┌─ DATASET EXCERPTS

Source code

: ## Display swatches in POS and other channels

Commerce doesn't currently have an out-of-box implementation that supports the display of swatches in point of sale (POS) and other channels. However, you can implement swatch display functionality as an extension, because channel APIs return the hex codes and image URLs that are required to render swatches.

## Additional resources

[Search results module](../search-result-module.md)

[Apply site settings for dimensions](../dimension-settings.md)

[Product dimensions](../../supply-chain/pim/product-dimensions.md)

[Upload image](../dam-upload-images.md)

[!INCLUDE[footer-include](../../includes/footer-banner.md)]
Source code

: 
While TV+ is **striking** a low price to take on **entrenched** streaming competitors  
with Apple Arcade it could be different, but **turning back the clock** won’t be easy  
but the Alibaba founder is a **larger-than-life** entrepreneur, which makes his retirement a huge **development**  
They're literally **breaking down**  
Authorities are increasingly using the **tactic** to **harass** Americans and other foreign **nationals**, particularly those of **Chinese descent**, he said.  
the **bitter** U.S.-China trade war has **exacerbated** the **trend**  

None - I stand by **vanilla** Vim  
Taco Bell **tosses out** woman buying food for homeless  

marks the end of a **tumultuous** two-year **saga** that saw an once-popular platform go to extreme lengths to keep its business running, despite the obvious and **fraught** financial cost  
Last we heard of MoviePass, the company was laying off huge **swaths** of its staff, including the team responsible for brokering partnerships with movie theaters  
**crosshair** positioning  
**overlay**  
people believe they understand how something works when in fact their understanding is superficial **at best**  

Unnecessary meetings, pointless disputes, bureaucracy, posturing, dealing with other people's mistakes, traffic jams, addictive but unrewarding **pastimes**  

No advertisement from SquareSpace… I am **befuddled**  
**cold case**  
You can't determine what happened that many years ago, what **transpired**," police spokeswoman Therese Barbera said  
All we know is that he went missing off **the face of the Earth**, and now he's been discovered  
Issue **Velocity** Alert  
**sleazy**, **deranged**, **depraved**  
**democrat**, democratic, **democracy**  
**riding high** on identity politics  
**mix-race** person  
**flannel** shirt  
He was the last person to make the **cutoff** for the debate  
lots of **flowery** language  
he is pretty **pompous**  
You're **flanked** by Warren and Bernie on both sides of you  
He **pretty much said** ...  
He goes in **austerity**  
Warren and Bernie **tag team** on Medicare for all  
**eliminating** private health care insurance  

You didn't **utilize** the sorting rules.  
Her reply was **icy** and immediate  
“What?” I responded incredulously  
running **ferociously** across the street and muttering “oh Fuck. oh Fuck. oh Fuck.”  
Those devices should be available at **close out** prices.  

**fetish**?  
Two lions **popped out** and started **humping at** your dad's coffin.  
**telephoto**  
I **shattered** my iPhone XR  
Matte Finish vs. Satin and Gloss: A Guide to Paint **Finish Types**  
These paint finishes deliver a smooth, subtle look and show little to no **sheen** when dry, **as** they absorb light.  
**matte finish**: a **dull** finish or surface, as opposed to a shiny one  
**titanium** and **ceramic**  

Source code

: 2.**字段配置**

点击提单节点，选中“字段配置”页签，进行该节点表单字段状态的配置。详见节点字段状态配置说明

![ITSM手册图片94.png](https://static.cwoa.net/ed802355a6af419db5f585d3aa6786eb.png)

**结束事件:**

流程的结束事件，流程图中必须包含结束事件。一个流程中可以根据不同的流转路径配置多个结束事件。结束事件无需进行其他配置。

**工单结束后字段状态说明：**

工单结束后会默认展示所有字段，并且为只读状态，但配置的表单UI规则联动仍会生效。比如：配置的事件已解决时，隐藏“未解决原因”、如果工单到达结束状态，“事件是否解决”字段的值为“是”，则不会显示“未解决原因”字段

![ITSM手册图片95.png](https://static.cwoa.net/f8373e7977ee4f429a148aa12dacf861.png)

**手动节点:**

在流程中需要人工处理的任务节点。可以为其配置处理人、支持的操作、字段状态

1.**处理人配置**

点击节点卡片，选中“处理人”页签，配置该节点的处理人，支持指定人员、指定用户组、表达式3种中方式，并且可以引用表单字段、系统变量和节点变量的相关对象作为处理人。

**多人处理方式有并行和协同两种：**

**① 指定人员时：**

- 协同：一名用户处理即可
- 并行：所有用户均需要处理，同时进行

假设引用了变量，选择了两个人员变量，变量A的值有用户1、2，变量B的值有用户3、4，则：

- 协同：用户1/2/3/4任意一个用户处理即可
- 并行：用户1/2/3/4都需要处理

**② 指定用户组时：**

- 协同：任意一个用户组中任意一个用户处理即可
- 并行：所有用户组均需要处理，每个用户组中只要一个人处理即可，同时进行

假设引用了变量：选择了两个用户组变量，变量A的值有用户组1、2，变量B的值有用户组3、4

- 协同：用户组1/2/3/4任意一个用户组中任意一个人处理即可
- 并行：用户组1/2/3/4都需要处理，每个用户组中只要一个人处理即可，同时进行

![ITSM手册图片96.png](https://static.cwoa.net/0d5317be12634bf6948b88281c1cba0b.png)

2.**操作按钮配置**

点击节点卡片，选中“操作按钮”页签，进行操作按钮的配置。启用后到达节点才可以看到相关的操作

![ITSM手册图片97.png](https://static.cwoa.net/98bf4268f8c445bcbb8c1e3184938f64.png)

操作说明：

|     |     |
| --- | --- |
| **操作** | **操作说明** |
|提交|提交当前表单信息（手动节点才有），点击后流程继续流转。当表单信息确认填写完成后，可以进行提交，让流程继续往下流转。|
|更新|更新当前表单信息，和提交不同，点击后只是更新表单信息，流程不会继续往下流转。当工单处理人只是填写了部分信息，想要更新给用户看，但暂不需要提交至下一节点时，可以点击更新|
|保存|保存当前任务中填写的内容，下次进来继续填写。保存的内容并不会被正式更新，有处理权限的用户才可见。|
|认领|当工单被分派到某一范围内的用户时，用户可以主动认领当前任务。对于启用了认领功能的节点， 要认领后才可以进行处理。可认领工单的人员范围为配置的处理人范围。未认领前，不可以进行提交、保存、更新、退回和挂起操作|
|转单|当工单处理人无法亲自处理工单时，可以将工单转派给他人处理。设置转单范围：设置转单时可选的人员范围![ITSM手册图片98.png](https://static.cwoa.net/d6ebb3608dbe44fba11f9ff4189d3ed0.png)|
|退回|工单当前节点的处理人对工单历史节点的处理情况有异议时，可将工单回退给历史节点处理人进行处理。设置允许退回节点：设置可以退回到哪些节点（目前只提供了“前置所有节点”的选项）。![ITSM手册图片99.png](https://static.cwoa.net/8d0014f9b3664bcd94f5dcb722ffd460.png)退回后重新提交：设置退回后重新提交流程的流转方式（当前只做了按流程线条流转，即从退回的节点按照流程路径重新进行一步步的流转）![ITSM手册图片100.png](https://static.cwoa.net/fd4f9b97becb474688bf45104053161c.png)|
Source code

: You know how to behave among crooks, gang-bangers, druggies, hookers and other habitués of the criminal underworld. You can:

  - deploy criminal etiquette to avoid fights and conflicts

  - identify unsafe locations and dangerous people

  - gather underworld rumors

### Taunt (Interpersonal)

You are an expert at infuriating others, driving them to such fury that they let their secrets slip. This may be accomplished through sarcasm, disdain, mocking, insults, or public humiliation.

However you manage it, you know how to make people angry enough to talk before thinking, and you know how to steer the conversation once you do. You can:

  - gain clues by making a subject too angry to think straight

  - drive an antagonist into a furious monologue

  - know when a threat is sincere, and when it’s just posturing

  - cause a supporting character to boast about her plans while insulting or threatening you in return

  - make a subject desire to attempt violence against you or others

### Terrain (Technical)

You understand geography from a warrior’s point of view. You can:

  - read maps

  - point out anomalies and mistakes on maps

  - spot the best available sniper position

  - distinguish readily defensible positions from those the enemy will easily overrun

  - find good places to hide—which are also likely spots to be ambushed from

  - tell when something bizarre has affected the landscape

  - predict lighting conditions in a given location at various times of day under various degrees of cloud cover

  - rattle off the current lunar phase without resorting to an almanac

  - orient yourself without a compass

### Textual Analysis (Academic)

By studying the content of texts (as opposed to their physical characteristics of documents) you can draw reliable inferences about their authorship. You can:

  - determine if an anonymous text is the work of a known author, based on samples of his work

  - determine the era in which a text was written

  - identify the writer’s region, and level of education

└─

■ EXERCISE INSTRUCTIONS
Reproduce exactly the lines above from the line with "You didn't **utilize** the sorting rules." to the line with "- 并行：用户组1/2/3/", including both, and add nothing.

■ RESPONSE BOX
You didn't **utilize** the sorting rules.  
Her reply was **icy** and immediate  
“What?” I responded incredulously  
running **ferociously** across the street and muttering “oh Fuck. oh Fuck. oh Fuck.”  
Those devices should be available at **close out** prices.  

**fetish**?  
Two lions **popped out** and started **humping at** your dad's coffin.  
**telephoto**  
I **shattered** my iPhone XR  
Matte Finish vs. Satin and Gloss: A Guide to Paint **Finish Types**  
These paint finishes deliver a smooth, subtle look and show little to no **sheen** when dry, **as** they absorb light.  
**matte finish**: a **dull** finish or surface, as opposed to a shiny one  
**titanium** and **ceramic**  

Source code

: 2.**字段配置**

点击提单节点，选中“字段配置”页签，进行该节点表单字段状态的配置。详见节点字段状态配置说明

![ITSM手册图片94.png](https://static.cwoa.net/ed802355a6af419db5f585d3aa6786eb.png)

**结束事件:**

流程的结束事件，流程图中必须包含结束事件。一个流程中可以根据不同的流转路径配置多个结束事件。结束事件无需进行其他配置。

**工单结束后字段状态说明：**

工单结束后会默认展示所有字段，并且为只读状态，但配置的表单UI规则联动仍会生效。比如：配置的事件已解决时，隐藏“未解决原因”、如果工单到达结束状态，“事件是否解决”字段的值为“是”，则不会显示“未解决原因”字段

![ITSM手册图片95.png](https://static.cwoa.net/f8373e7977ee4f429a148aa12dacf861.png)

**手动节点:**

在流程中需要人工处理的任务节点。可以为其配置处理人、支持的操作、字段状态

1.**处理人配置**

点击节点卡片，选中“处理人”页签，配置该节点的处理人，支持指定人员、指定用户组、表达式3种中方式，并且可以引用表单字段、系统变量和节点变量的相关对象作为处理人。

**多人处理方式有并行和协同两种：**

**① 指定人员时：**

- 协同：一名用户处理即可
- 并行：所有用户均需要处理，同时进行

假设引用了变量，选择了两个人员变量，变量A的值有用户1、2，变量B的值有用户3、4，则：

- 协同：用户1/2/3/4任意一个用户处理即可
- 并行：用户1/2/3/4都需要处理

**② 指定用户组时：**

- 协同：任意一个用户组中任意一个用户处理即可
- 并行：所有用户组均需要处理，每个用户组中只要一个人处理即可，同时进行

假设引用了变量：选择了两个用户组变量，变量A的值有用户组1、2，变量B的值有用户组3、4

- 协同：用户组1/2/3/4任意一个用户组中任意一个人处理即可
- 并行：用户组1/2/3/4都需要处理，每个用户组中只要一个人处理即可，同时进行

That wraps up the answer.